The concept in which the process of healing takes place can have many different points of view.  There are several different ways in which a person can be healed that involve numerous amounts of treatments.  Anything from putting a band aid on one’s knee to heal a scrape to locking oneself in a room to heal one’s mind.  The human mind is perhaps the most delicate part of the body and more complicated than most can even imagine.  Trying to fully understand the way it works and how to “heal” it is an ignorant thought.

In the 1900s there were therapy strategies used on women to try and fix cases of insanity that would be frowned upon today to say the least.  “Patients were beaten and verbally abused on a daily basis with no ways to defend themselves” (Bly 295).  A woman was considered “insane” if they simply spoke a different language than English.  Being put under house arrest in a sense was a common treatment for some women.  “Complete isolation from the rest of the world with nothing to do, no one to talk to” (Gilman 303).  A woman named Charlotte Gilman had to undergo this process if isolation and the only thing that kept her sane throughout the process was keeping a personal journal.

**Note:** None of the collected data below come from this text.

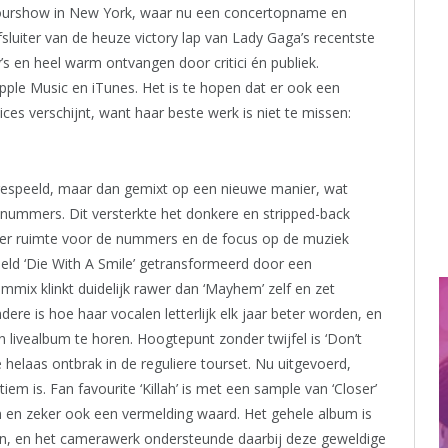
ourshow in New York, waar nu een concertopname en
fsluiter van de heuze victory lap van Lady Gaga’s recentste
en heel warm ontvangen door critici én publiek.
pple Music en iTunes. Het is te hopen dat er ook een
ces verschijnt, want haar beste werk is niet te missen:
fgespeeld, maar dan gemixt op een nieuwe manier, wat
nummers. Dit versterkte het donkere en stripped-back
eer ruimte voor de nummers en de focus op de muziek
beeld ‘Die With A Smile’ getransformeerd door een
lbummix klinkt duidelijk rawer dan ‘Mayhem’ zelf en zet
dere is hoe haar vocalen letterlijk elk jaar beter worden, en
n livealbum te horen. Hoogtepunt zonder twijfel is ‘Don’t
 helaas ontbrak in de reguliere tourset. Nu uitgevoerd,
em is. Fan favourite ‘Killah’ is met een sample van ‘Closer’
n en zeker ook een vermelding waard. Het gehele album is
en, en het camerawerk ondersteunde daarbij deze geweldige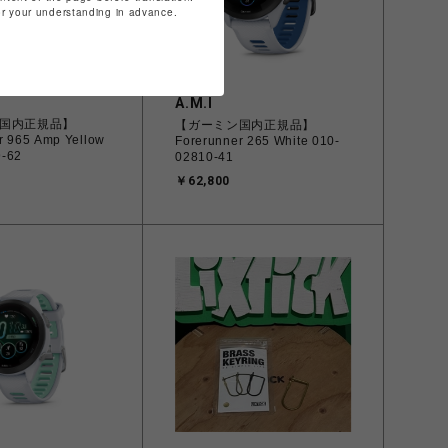
for your understanding in advance.
A.M.I
国内正規品】
【ガーミン国内正規品】
r 965 Amp Yellow
Forerunner 265 White 010-
9-62
02810-41
￥62,800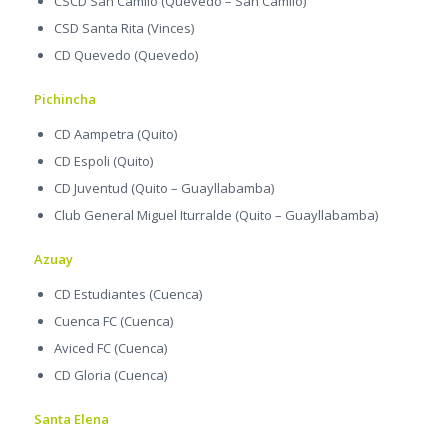
CSCD San Camilo (Quevedo – San Camilo)
CSD Santa Rita (Vinces)
CD Quevedo (Quevedo)
Pichincha
CD Aampetra (Quito)
CD Espoli (Quito)
CD Juventud (Quito – Guayllabamba)
Club General Miguel Iturralde (Quito – Guayllabamba)
Azuay
CD Estudiantes (Cuenca)
Cuenca FC (Cuenca)
Aviced FC (Cuenca)
CD Gloria (Cuenca)
Santa Elena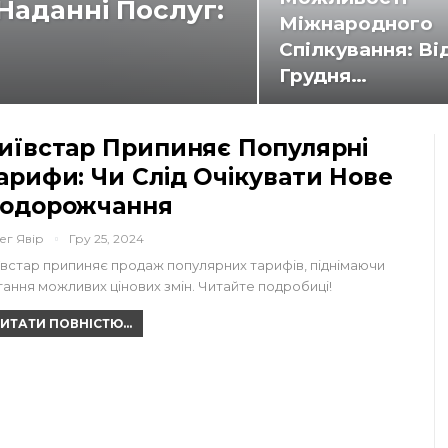
Наданні Послуг:
Міжнародного
Спілкування: Від
Грудня…
иївстар Припиняє Популярні
арифи: Чи Слід Очікувати Нове
одорожчання
ег Явір
Гру 25, 2024
ївстар припиняє продаж популярних тарифів, піднімаючи
тання можливих цінових змін. Читайте подробиці!
ИТАТИ ПОВНІСТЮ...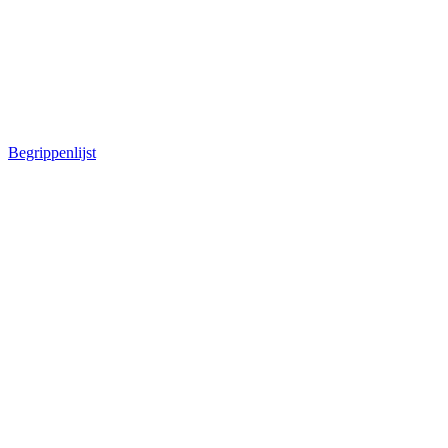
Begrippenlijst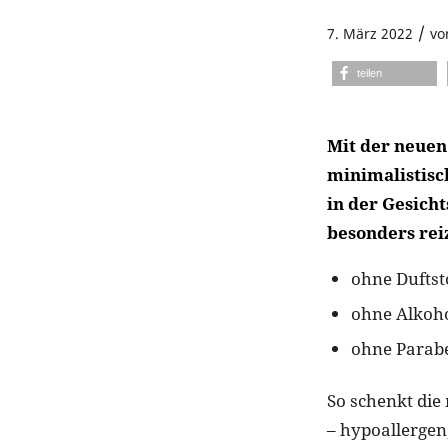
/
7. März 2022
v
teilen
Mit der neue
minimalistisc
in der Gesich
besonders rei
ohne Duftst
ohne Alkoh
ohne Parabe
So schenkt die
– hypoallergen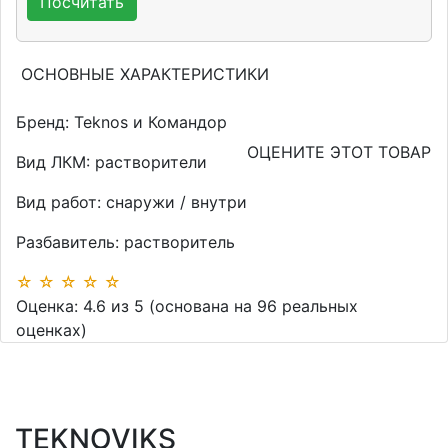
ОСНОВНЫЕ ХАРАКТЕРИСТИКИ
Бренд:
Teknos и Командор
ОЦЕНИТЕ ЭТОТ ТОВАР
Вид ЛКМ:
растворители
Вид работ:
снаружи / внутри
Разбавитель:
растворитель
☆
☆
☆
☆
☆
Оценка:
4.6
из
5
(основана на
96
реальных
оценках)
TEKNOVIKS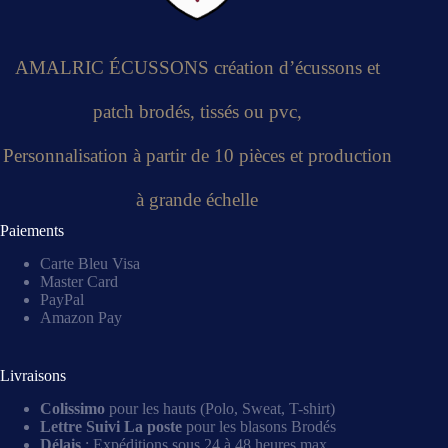
AMALRIC ÉCUSSONS création d’écussons et
patch brodés, tissés ou pvc,
Personnalisation à partir de 10 pièces et production
à grande échelle
Paiements
Carte Bleu Visa
Master Card
PayPal
Amazon Pay
Livraisons
Colissimo
pour les hauts (Polo, Sweat, T-shirt)
Lettre Suivi La poste
pour les blasons Brodés
Délais
: Expéditions sous 24 à 48 heures max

Gilman was obsessed with the wallpaper that covered the walls of her prison.  This prison was on the second floor of her house and her husband stayed downstairs from that prison most of the time.  “The sense of anxiety and powerlessness is daunting and seemingly unavoidable” (Taylor 110).  The patterns and colors that the wallpaper was composed of never seemed to leave Gilman’s mind.  The repeating patterns served as a symbol of repetition as Gilman had to live every moment of every day trapped inside her room with nothing but her thoughts.

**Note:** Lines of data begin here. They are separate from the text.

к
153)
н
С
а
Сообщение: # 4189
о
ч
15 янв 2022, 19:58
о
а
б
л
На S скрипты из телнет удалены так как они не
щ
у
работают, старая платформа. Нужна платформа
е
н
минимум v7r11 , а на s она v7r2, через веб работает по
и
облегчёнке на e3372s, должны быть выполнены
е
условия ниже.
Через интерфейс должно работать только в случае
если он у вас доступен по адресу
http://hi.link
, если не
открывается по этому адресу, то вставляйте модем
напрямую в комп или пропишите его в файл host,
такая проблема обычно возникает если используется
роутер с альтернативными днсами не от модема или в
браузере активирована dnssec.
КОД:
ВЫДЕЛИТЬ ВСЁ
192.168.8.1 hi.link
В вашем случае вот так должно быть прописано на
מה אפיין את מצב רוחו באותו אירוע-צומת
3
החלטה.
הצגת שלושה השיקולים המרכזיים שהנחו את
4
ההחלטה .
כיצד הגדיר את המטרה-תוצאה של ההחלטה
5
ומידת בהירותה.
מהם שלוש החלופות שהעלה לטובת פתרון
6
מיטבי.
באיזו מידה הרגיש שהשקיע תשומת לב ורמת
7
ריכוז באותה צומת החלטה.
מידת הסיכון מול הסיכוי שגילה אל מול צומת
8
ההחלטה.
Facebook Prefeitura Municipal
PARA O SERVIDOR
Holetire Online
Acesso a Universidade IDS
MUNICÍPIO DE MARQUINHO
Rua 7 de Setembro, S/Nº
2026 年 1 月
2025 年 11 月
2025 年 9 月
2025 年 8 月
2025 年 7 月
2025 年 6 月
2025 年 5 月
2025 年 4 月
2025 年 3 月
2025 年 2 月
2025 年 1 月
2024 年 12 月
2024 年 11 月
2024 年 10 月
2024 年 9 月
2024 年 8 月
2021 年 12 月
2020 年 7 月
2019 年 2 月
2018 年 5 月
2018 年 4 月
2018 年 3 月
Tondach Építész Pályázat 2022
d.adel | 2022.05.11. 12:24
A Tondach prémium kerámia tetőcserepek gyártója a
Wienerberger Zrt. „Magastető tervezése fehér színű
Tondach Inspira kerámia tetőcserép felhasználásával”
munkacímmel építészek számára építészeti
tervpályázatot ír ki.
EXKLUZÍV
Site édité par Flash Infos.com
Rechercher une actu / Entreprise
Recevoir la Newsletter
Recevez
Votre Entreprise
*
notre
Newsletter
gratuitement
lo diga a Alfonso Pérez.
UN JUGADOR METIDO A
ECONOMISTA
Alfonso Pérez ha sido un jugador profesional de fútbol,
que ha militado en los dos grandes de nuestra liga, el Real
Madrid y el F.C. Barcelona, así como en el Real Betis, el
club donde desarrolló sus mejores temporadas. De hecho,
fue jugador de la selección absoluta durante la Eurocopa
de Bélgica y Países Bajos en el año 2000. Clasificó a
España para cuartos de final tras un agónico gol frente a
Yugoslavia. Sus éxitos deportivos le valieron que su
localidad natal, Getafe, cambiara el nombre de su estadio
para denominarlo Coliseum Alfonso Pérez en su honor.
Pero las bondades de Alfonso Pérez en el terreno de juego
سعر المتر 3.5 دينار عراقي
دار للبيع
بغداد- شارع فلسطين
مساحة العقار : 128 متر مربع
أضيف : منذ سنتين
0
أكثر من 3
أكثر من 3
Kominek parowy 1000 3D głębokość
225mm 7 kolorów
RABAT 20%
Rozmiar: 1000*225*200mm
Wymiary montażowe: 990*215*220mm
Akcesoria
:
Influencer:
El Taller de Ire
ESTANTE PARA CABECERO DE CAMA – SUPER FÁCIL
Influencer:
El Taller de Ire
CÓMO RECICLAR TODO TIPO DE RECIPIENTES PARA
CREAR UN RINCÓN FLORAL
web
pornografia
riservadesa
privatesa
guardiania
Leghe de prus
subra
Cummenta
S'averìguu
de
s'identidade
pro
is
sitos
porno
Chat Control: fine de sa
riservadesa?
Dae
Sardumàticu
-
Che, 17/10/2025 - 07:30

After a while Gilman began to see a woman trapped inside the walls of her prison, the wallpaper housed a ghost that lived inside her imagination.  This ghost brought out Gilman’s sense of entrapment that lived inside of her.  “The torment that coexisted with the sense of anxiety has a continuous hold on your every thought and action” (Taylor 115).  Gilman’s personal journal was the one thing that made her feel safe in her world of anxiety.  Of course, she was not allowed to have such an item according to her therapy treatment, but that journal symbolized everything that was still normal in her life and gave her an opportunity to speak her mind.

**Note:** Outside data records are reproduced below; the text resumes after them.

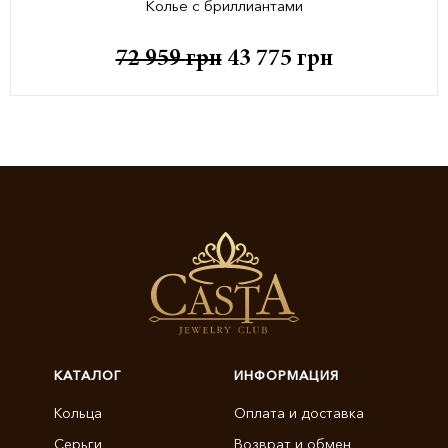
Колье с бриллиантами
72 959
грн
43 775
грн
КАТАЛОГ
ИНФОРМАЦИЯ
Кольца
Оплата и доставка
Серьги
Возврат и обмен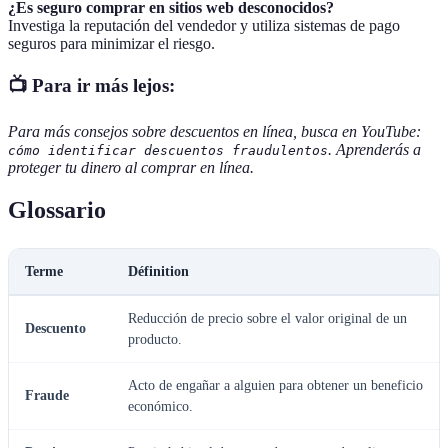
¿Es seguro comprar en sitios web desconocidos?
Investiga la reputación del vendedor y utiliza sistemas de pago
seguros para minimizar el riesgo.
📺 Para ir más lejos:
Para más consejos sobre descuentos en línea, busca en YouTube:
. Aprenderás a
cómo identificar descuentos fraudulentos
proteger tu dinero al comprar en línea.
Glossario
Terme
Définition
Reducción de precio sobre el valor original de un
Descuento
producto.
Acto de engañar a alguien para obtener un beneficio
Fraude
económico.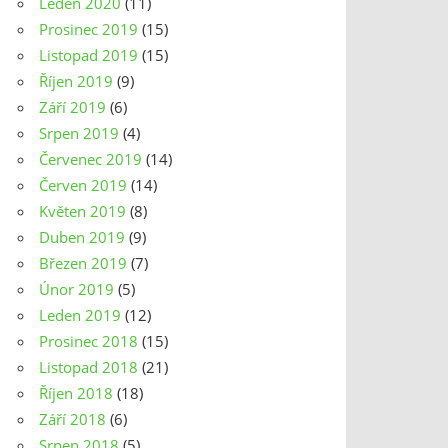
Leden 2020
(11)
Prosinec 2019
(15)
Listopad 2019
(15)
Říjen 2019
(9)
Září 2019
(6)
Srpen 2019
(4)
Červenec 2019
(14)
Červen 2019
(14)
Květen 2019
(8)
Duben 2019
(9)
Březen 2019
(7)
Únor 2019
(5)
Leden 2019
(12)
Prosinec 2018
(15)
Listopad 2018
(21)
Říjen 2018
(18)
Září 2018
(6)
Srpen 2018
(5)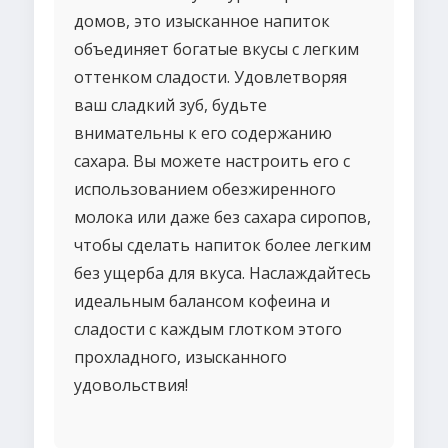
домов, это изысканное напиток
объединяет богатые вкусы с легким
оттенком сладости. Удовлетворяя
ваш сладкий зуб, будьте
внимательны к его содержанию
сахара. Вы можете настроить его с
использованием обезжиренного
молока или даже без сахара сиропов,
чтобы сделать напиток более легким
без ущерба для вкуса. Наслаждайтесь
идеальным балансом кофеина и
сладости с каждым глотком этого
прохладного, изысканного
удовольствия!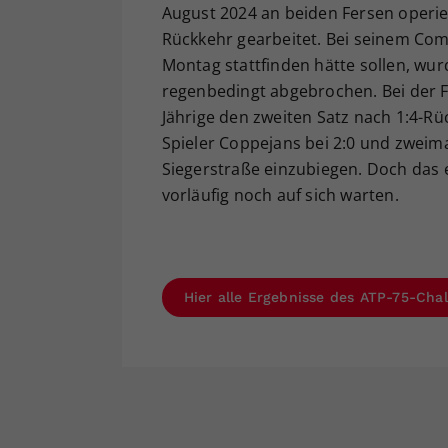
August 2024 an beiden Fersen operi
Rückkehr gearbeitet. Bei seinem Com
Montag stattfinden hätte sollen, wur
regenbedingt abgebrochen. Bei der F
Jährige den zweiten Satz nach 1:4-R
Spieler Coppejans bei 2:0 und zweima
Siegerstraße einzubiegen. Doch das 
vorläufig noch auf sich warten.
Hier alle Ergebnisse des ATP-75-Cha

Living with the thought of hopelessness is no way someone should have to live.  There should be a sense of hope, even for some deemed “mentally insane”.  “The only thing that kept me going in my darkest times was the idea that the next day was going to be better than the last” (Taylor 96).  In order for Gilman to see beyond the wallpaper and overcome her obsession with it she had to, in her mind, realize that the person in the wallpaper was her all along.  She was trapped inside her room just as the woman was trapped inside the wallpaper.